> _The records_:
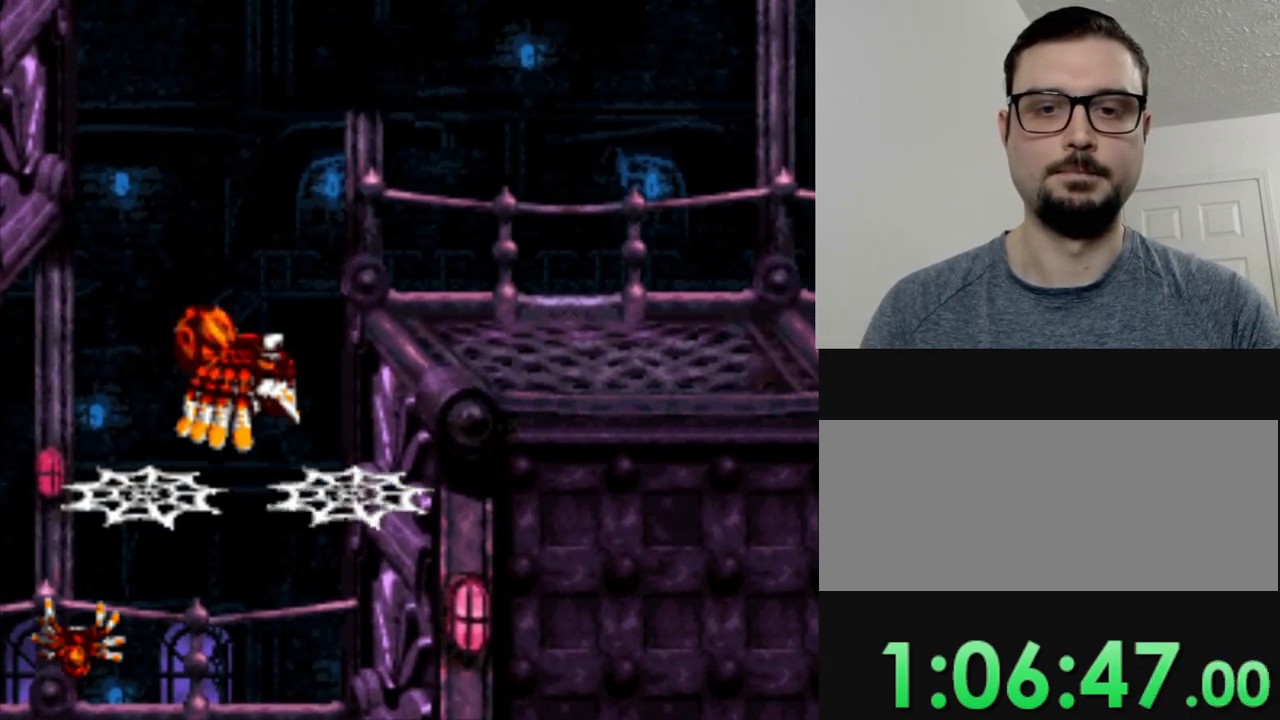
Gameplay with a controller (Nintendo layout); each line is a JSON object with the inputs held at the frame after it. "events" lists button and stick changes between this image and that frame as [ms after this image, input, new state], when the widget could be followed in between. Not read: L3 R3.
{"buttons": ["DPAD_RIGHT"], "events": [[501, "B", "up"]]}
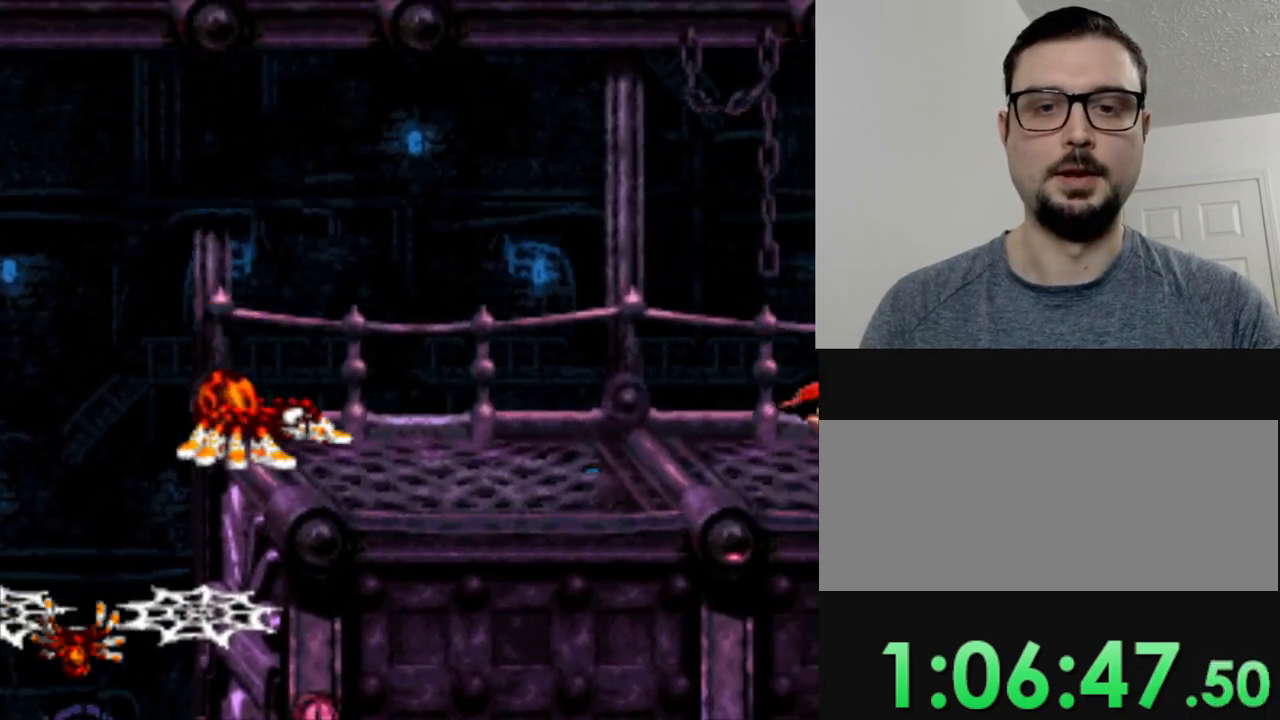
{"buttons": ["Y"], "events": [[467, "DPAD_RIGHT", "up"], [484, "Y", "down"]]}
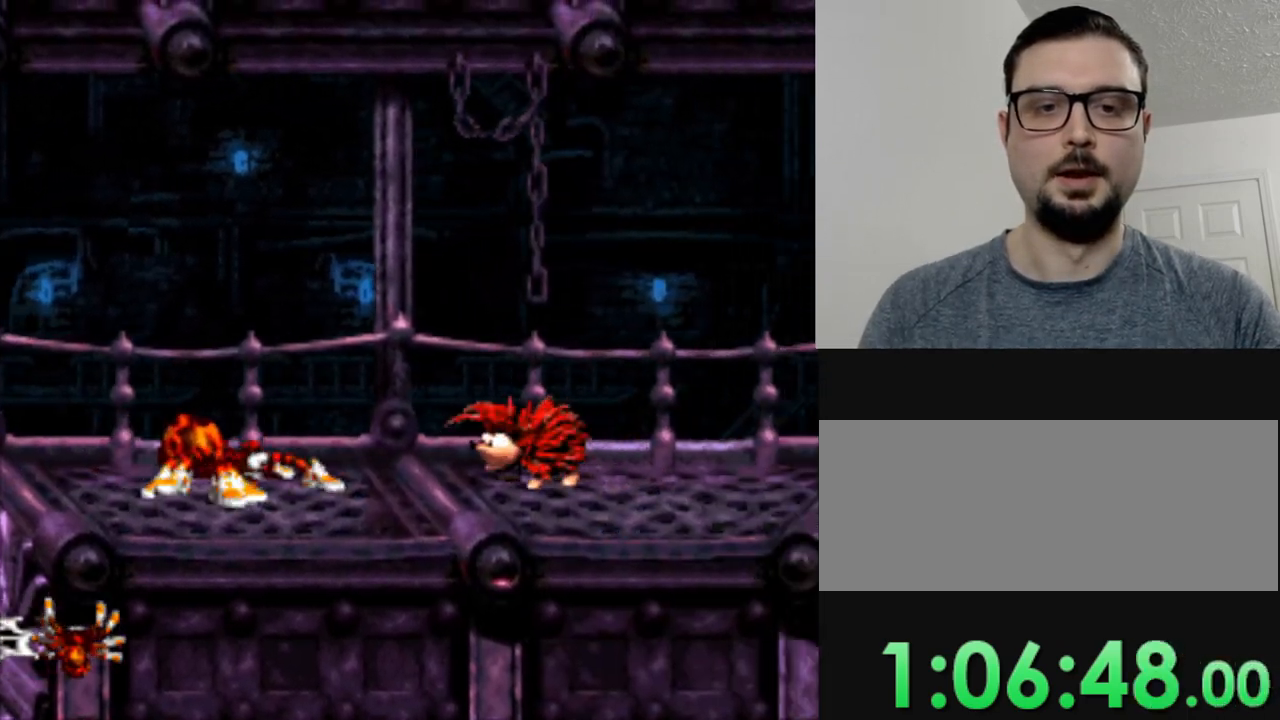
{"buttons": ["Y", "DPAD_RIGHT"], "events": [[117, "Y", "up"], [184, "Y", "down"], [251, "DPAD_RIGHT", "down"], [267, "Y", "up"], [384, "Y", "down"]]}
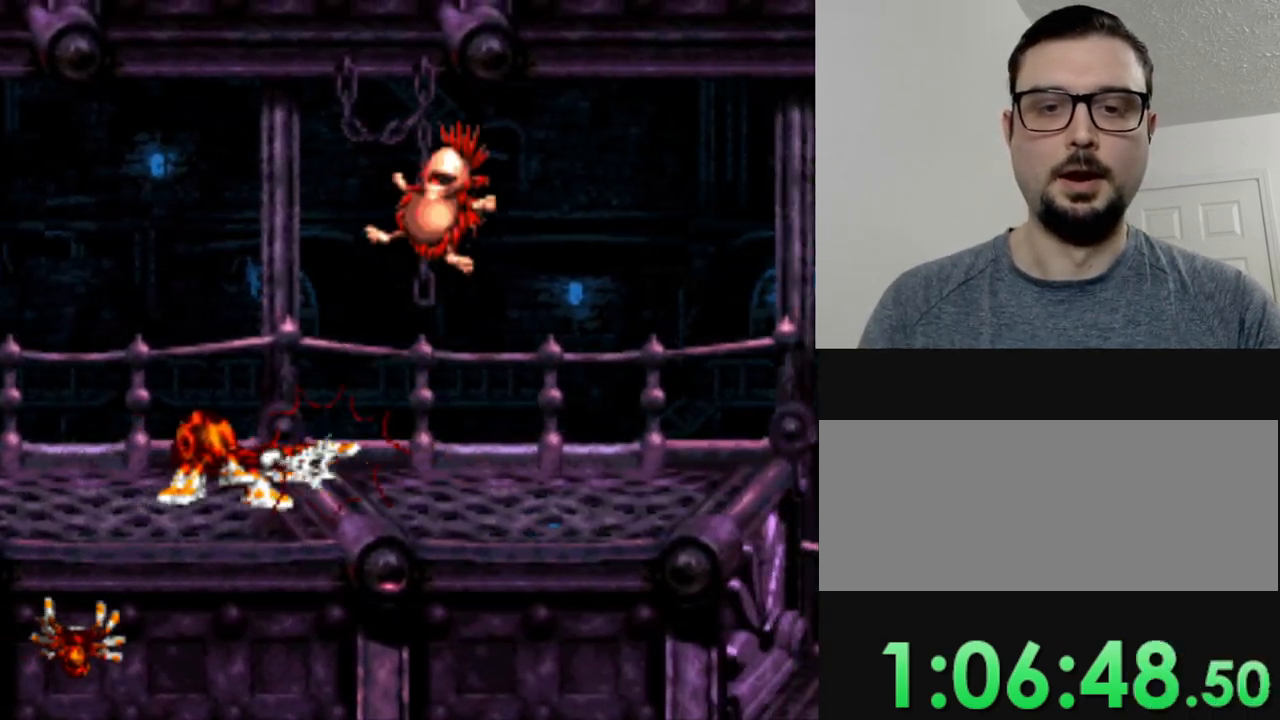
{"buttons": ["Y", "DPAD_RIGHT"], "events": [[17, "Y", "up"], [234, "Y", "down"], [350, "Y", "up"], [467, "Y", "down"]]}
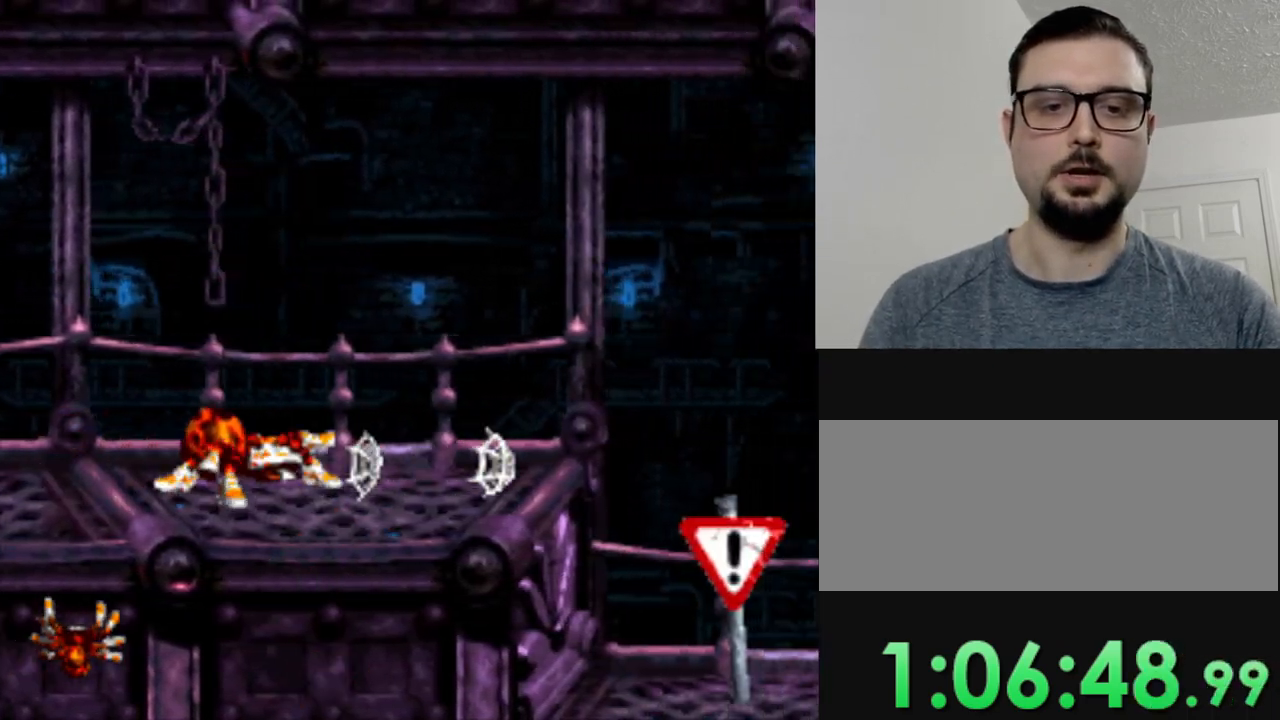
{"buttons": ["DPAD_RIGHT"], "events": [[101, "Y", "up"]]}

> _Problem requirements_: Going through the listing above, count every line in which the word "buttons" occurs, and state only the count.

> _Reply to the exercise_: 5